■ TASK OBJECTIVE ■
Report every line in the records below that contains the word "konkrete", copying each line in full. Match case exactly.

■ AVAILABLE DATA ■
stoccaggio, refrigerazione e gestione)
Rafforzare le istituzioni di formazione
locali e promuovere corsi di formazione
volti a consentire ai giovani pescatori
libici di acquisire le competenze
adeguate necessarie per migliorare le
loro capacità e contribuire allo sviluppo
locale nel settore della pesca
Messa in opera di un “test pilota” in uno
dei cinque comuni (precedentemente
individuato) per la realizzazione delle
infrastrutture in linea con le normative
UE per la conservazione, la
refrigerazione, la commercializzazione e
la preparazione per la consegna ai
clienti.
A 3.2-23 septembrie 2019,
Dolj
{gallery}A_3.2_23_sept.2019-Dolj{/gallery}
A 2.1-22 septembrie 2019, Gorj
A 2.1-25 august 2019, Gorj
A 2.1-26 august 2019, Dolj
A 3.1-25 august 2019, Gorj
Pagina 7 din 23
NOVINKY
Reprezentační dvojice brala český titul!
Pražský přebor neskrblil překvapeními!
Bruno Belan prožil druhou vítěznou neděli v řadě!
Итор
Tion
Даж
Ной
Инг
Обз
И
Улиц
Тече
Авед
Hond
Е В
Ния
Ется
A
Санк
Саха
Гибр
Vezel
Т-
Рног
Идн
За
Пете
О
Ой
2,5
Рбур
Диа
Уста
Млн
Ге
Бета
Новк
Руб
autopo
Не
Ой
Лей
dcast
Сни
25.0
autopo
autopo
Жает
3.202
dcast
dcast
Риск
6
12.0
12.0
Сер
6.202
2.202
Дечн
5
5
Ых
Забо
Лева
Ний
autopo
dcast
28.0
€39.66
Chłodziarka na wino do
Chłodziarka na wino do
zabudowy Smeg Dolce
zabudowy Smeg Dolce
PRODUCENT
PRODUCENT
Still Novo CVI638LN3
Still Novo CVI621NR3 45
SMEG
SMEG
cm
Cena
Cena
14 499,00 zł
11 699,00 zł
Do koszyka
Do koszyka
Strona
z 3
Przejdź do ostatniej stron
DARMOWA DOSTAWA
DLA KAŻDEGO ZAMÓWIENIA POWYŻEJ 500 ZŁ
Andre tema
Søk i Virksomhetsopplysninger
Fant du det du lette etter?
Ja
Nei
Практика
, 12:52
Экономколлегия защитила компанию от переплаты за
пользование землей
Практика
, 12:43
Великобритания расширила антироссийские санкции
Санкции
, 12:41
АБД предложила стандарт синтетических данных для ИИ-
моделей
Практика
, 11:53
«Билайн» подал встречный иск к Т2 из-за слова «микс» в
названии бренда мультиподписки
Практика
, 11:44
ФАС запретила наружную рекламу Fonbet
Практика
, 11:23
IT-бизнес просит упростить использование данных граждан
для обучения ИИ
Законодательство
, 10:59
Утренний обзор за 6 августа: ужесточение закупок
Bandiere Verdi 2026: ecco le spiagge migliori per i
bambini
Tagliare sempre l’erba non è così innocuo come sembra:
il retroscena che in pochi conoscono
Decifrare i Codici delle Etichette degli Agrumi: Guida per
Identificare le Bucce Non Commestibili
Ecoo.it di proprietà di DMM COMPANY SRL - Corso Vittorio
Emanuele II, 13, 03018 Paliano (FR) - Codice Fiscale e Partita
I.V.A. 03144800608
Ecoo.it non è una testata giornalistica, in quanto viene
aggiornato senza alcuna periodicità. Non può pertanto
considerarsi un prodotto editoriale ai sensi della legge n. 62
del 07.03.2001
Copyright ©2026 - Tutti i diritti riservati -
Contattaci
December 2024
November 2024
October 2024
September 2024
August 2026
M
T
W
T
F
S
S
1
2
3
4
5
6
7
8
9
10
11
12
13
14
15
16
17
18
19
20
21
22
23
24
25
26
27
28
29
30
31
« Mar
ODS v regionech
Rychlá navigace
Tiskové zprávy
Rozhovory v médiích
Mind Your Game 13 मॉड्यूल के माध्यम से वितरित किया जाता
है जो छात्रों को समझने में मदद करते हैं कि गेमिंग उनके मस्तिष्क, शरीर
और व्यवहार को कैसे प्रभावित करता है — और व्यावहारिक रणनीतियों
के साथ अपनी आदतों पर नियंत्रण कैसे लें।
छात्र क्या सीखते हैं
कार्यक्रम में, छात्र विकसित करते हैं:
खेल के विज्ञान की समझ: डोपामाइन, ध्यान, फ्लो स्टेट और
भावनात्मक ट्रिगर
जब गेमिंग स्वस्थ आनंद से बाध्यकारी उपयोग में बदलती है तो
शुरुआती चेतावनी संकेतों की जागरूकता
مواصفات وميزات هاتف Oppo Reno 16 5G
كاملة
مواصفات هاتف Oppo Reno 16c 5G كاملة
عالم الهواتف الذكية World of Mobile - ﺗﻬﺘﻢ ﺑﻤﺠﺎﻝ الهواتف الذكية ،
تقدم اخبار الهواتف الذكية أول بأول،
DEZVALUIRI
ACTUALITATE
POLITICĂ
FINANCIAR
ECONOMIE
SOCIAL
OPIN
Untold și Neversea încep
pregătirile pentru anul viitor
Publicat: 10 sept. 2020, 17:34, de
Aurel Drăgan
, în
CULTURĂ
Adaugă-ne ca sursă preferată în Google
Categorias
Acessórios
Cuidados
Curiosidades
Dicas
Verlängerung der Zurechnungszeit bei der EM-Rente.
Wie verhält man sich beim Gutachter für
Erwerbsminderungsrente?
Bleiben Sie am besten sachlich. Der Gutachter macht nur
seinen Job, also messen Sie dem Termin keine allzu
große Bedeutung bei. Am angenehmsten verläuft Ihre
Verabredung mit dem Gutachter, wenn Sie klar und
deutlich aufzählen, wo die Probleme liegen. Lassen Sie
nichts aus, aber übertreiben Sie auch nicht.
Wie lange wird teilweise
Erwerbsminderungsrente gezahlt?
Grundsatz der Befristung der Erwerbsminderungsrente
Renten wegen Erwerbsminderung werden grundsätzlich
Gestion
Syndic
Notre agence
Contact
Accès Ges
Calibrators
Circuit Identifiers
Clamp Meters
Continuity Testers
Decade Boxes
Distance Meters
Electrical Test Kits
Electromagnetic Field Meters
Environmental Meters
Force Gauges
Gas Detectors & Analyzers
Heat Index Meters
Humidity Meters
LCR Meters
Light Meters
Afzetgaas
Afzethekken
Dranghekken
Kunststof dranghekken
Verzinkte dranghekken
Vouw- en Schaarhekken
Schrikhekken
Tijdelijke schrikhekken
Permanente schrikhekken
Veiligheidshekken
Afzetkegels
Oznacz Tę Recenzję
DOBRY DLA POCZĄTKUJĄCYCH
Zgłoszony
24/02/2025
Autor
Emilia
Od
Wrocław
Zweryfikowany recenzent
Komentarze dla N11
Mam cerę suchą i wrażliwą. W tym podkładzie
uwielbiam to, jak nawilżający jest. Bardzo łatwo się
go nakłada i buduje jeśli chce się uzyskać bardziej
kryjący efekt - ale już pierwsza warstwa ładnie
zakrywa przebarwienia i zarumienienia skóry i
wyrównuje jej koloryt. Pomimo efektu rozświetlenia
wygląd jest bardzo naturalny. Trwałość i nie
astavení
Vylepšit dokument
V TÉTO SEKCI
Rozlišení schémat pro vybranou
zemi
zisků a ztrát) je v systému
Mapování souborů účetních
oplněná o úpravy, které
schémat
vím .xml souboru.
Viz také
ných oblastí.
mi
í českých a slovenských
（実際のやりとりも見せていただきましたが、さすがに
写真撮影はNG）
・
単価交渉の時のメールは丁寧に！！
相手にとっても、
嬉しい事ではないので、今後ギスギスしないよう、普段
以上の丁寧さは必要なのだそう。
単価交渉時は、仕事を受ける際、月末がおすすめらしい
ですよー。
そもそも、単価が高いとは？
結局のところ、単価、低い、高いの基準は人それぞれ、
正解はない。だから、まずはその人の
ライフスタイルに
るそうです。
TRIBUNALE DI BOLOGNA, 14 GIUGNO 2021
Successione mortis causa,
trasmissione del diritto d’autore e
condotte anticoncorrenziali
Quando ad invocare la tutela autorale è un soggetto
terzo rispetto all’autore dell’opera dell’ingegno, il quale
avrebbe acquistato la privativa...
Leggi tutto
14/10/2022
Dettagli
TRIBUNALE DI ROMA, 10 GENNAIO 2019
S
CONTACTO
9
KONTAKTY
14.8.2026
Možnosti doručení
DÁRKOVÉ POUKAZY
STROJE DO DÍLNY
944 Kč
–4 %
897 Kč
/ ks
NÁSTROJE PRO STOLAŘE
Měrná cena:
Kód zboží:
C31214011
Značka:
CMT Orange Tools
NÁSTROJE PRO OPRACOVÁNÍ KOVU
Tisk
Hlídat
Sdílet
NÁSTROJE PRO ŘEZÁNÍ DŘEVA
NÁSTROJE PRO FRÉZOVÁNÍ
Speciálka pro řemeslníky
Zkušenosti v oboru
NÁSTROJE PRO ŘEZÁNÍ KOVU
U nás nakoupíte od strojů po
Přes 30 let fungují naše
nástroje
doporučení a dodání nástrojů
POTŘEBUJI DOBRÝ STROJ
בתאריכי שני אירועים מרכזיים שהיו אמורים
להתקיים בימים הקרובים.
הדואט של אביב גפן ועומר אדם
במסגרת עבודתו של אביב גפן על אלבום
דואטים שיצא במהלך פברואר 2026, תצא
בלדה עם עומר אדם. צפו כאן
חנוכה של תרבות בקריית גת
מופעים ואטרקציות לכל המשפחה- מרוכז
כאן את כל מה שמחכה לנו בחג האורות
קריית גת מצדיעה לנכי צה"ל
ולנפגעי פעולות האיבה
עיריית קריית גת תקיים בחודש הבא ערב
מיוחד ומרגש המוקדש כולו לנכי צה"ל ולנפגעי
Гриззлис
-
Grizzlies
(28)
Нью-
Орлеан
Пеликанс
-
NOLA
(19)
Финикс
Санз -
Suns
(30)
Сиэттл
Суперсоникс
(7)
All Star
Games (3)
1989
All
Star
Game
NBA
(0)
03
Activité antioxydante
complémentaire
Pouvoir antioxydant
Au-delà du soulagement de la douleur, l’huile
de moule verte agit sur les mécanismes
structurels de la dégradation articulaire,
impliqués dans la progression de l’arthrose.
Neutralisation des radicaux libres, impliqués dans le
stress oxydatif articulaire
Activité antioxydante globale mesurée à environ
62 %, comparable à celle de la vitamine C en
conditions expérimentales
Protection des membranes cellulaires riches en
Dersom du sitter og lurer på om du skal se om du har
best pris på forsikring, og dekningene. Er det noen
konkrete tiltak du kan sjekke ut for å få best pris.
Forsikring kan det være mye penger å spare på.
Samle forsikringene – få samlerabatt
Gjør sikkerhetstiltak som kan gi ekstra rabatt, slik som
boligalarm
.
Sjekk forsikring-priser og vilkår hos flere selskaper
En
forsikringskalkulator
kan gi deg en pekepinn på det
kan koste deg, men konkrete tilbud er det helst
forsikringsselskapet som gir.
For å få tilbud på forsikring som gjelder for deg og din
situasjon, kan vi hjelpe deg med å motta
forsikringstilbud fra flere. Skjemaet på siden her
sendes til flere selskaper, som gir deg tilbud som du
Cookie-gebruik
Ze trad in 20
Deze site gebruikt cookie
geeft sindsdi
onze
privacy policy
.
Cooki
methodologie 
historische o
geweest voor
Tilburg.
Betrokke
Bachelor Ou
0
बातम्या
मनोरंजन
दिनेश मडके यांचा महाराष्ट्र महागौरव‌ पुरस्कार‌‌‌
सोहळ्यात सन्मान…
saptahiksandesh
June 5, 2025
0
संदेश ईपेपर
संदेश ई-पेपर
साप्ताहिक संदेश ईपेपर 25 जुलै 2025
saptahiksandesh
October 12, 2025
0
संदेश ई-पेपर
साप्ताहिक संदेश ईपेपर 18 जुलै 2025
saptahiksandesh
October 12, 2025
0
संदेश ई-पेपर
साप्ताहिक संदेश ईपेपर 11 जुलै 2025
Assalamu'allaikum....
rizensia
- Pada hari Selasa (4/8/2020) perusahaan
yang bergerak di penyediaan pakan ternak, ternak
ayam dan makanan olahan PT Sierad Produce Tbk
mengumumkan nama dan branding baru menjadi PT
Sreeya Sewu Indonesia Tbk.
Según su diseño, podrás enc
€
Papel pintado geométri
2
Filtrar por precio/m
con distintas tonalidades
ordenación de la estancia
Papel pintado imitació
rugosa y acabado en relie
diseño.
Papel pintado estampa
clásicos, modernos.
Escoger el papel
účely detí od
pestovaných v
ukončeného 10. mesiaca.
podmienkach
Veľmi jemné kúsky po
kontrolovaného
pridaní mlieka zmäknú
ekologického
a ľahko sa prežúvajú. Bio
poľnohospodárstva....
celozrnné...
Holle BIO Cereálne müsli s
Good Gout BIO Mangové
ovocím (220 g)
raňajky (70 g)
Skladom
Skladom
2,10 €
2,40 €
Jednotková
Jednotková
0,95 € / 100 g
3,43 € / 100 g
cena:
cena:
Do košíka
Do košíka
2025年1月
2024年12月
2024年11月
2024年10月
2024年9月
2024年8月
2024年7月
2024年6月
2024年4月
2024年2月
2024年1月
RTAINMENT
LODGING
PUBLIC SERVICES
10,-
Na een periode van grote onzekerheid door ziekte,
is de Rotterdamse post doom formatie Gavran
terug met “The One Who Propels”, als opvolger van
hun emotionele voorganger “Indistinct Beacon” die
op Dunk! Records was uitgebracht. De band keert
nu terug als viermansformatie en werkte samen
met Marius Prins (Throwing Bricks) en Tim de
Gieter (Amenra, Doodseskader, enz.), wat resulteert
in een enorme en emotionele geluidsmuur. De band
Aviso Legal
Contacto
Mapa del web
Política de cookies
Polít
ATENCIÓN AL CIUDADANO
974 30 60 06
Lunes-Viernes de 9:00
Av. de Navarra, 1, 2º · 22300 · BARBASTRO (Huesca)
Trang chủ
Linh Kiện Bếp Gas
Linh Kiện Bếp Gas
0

■ ANSWER ■
konkrete tiltak du kan sjekke ut for å få best pris.
kan koste deg, men konkrete tilbud er det helst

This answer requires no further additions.